Low CAPs, Clear Crystal Balls
Another new apartment project has been sold in Las Vegas and if the numbers published in the Las Vegas Review Journal are true this purchase is truly a head-scratcher. Eli Segall writes,
Griffin Capital Co., a Los Angeles-area investment firm, acquired South Beach — a 220-unit complex on Russell Road just east of the 215 Beltway — for $62 million, property records show.
Segall does the math, coming to $281,800 per unit. Seems rich, however, the project features,
a basketball court, sand volleyball, soccer field, Zen garden, Pilates studio, indoor and outdoor gyms, yoga and meditation classes, steam and sauna rooms, poolside cabanas with a mini-fridge and television, and Sunday brunch.

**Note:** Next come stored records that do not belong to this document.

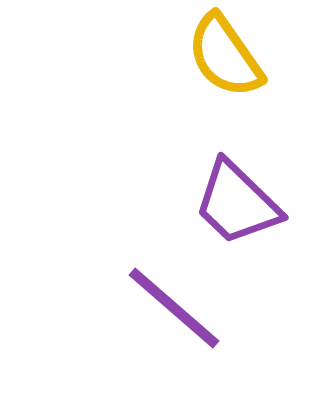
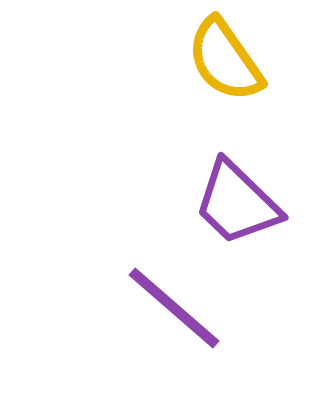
yellow semicircle: moved 4 px down
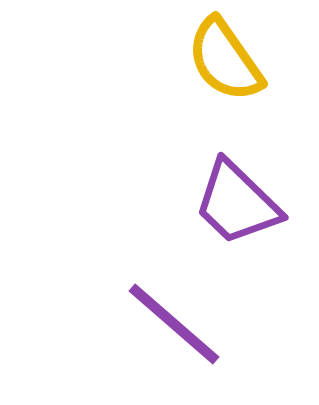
purple line: moved 16 px down
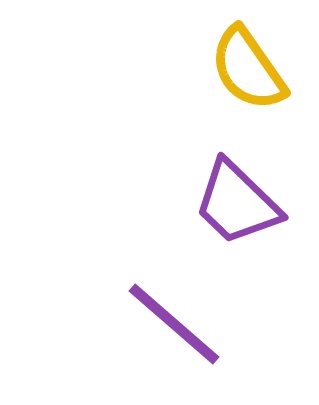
yellow semicircle: moved 23 px right, 9 px down
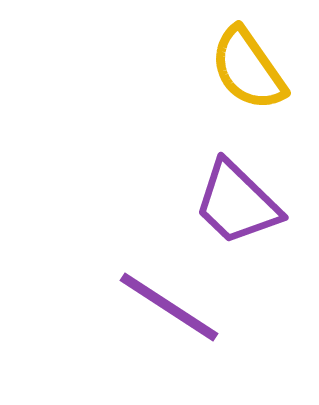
purple line: moved 5 px left, 17 px up; rotated 8 degrees counterclockwise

Residents pay an $80 per month resort fee to avail themselves of these swanky features.
Segall provides the average monthly rent of $1,756. Twelve months of that is $22,032 ($80/ month included). An appraiser recently told me the expense ratio for these fancy projects is 36 to 42 percent. So, the average net rent annually is $12,779 to $14,100.
Thus, South Beach is selling for a CAP rate of 4.5 to 5 percent. A 5 percent CAP equates to 20 times earnings, CAPs in the 4s are even frothier.
Can rental rates keep climbing? Will interest rates remain low forever? Griffin Capital seems to think the answer to both questions is ’yes’.
No one can know. As observed in the latest Grant’s Interest Rate Observer, “the Federal Reserve, which, despite employing more than 22,000 people and mobilizing its own formidable computers, has no clearer view of the financial future than does the average off-duty meteorologist.”